Saved data entries
•••••

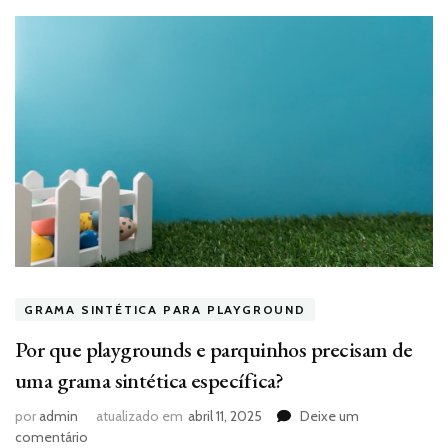
GRAMA SINTÉTICA PARA PLAYGROUND
Por que playgrounds e parquinhos precisam de
uma grama sintética específica?
por
admin
atualizado em
abril 11, 2025
Deixe um
em
comentário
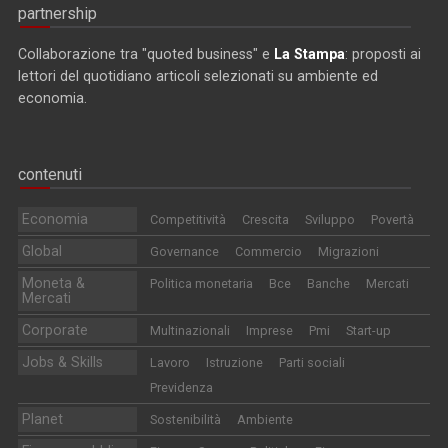
partnership
Collaborazione tra "quoted business" e
La Stampa
: proposti ai
lettori del quotidiano articoli selezionati su ambiente ed
economia.
contenuti
Economia
Competitività
Crescita
Sviluppo
Povertà
Global
Governance
Commercio
Migrazioni
Moneta &
Politica monetaria
Bce
Banche
Mercati
Mercati
Corporate
Multinazionali
Imprese
Pmi
Start-up
Jobs & Skills
Lavoro
Istruzione
Parti sociali
Previdenza
Planet
Sostenibilità
Ambiente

•••••

> _Task details_:
Could you copy every line of the listing above character for character, leaving the pictures out?

> _Answer_:
GRAMA SINTÉTICA PARA PLAYGROUND
Por que playgrounds e parquinhos precisam de
uma grama sintética específica?
por
admin
atualizado em
abril 11, 2025
Deixe um
em
comentário
partnership
Collaborazione tra "quoted business" e
La Stampa
: proposti ai
lettori del quotidiano articoli selezionati su ambiente ed
economia.
contenuti
Economia
Competitività
Crescita
Sviluppo
Povertà
Global
Governance
Commercio
Migrazioni
Moneta &
Politica monetaria
Bce
Banche
Mercati
Mercati
Corporate
Multinazionali
Imprese
Pmi
Start-up
Jobs & Skills
Lavoro
Istruzione
Parti sociali
Previdenza
Planet
Sostenibilità
Ambiente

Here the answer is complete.